The harbors in Long Beach and Pass Christian are getting bigger. Secretary of State Eric Clark says both harbors will double in size with the help of private investments, tidelands funds and federal dollars. One side will be commercial, the other recreation.
"There would be a business that would be allowed there, but it would be recreational type light business, marina activities, restaurants, light retail to attract tourists to the area," Clark says.
Clark says there will be no gaming in either harbor.
He says rent collected from businesses in the new sections will be split between the cities and the state. However, the cities will keep all the money from boat slip fees.

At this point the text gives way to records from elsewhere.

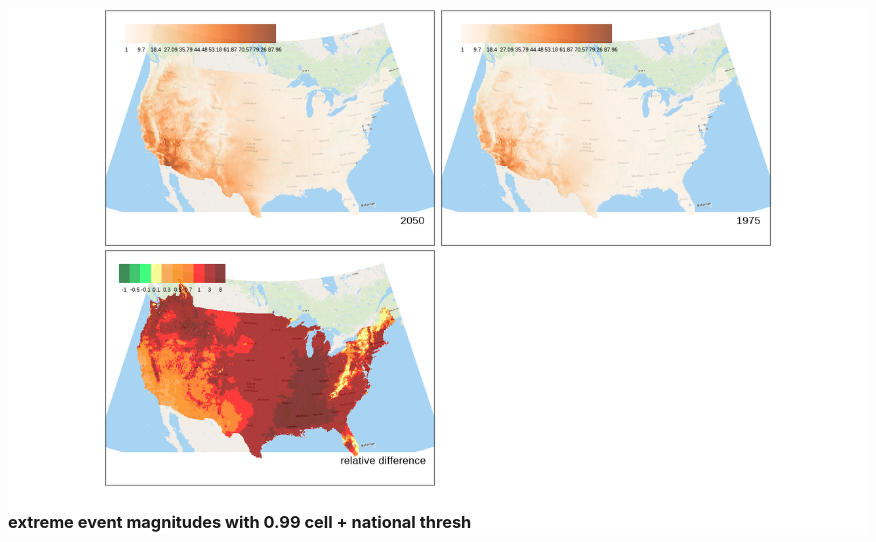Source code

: <p><img src="fwiGraphs_files/figure-html/maps-18.png" width="672" style="display: block; margin: auto;" /></p>
</div>
<div id="extreme-event-magnitudes-with-0.99-cell-national-thresh" class="section level3 unnumbered">
<h3>extreme event magnitudes with 0.99 cell + national thresh</h3>
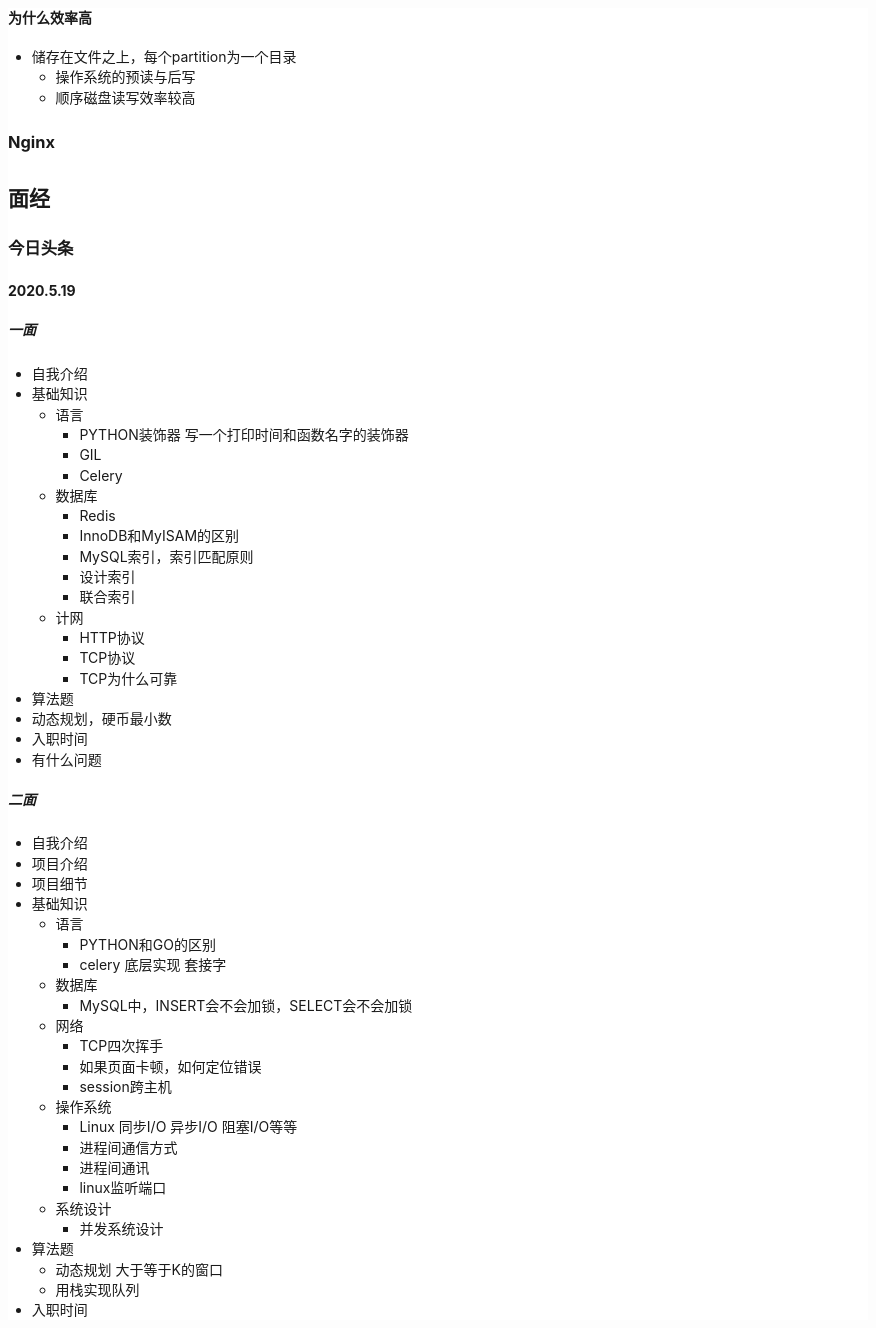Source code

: #### 为什么效率高

- 储存在文件之上，每个partition为一个目录
  - 操作系统的预读与后写
  - 顺序磁盘读写效率较高

### Nginx

## 面经

### 今日头条

#### 2020.5.19

##### 一面

- 自我介绍
- 基础知识
  - 语言
    - PYTHON装饰器  写一个打印时间和函数名字的装饰器
    - GIL
    - Celery
  - 数据库
    - Redis
    - InnoDB和MyISAM的区别
    - MySQL索引，索引匹配原则
    - 设计索引
    - 联合索引
  - 计网
    - HTTP协议
    - TCP协议
    - TCP为什么可靠
- 算法题
- 动态规划，硬币最小数
- 入职时间
- 有什么问题



##### 二面

- 自我介绍
- 项目介绍
- 项目细节
- 基础知识
  - 语言
    - PYTHON和GO的区别
    - celery 底层实现 套接字
  - 数据库
    - MySQL中，INSERT会不会加锁，SELECT会不会加锁
  - 网络
    - TCP四次挥手
    - 如果页面卡顿，如何定位错误
    - session跨主机
  - 操作系统
    - Linux 同步I/O 异步I/O 阻塞I/O等等
    - 进程间通信方式
    - 进程间通讯
    - linux监听端口
  - 系统设计
    - 并发系统设计
- 算法题
  - 动态规划 大于等于K的窗口
  - 用栈实现队列
- 入职时间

"I think if the people are there with the boats, I think that's an economic boost because they're not just there with their boats, they're buying supplies, paying slip rent and probably hanging out in your town," says Long Beach Mayor Billy Skellie.
Pass Christian's Acting Mayor, Chip McDermott, says, "We are one of the few commercial harbors left on the Coast and we are proud to have a commercial harbor there. This will allow us to have commercial harbor on one side and a pleasure harbor on the other. It will help development that will spawn from this."
The architects and planners who drew up the futures of Long Beach and Pass Christian stressed the cities make their harbors magnets for more commercial and recreation ventures. The deal with the Secretary of State should make that easier in terms of paying for the improvements.
"We will be hoping to get federal dollars, as well as state dollars, to be able to come in and help redevelop the harbor. I expect we will use money from the tidelands rent that we collect and fees that we collect in the Secretary of State's office to help with these harbor expansions and rebuilding," Clark says.
Each city will have a no cost lease with the state and then sub-lease the space to generate money.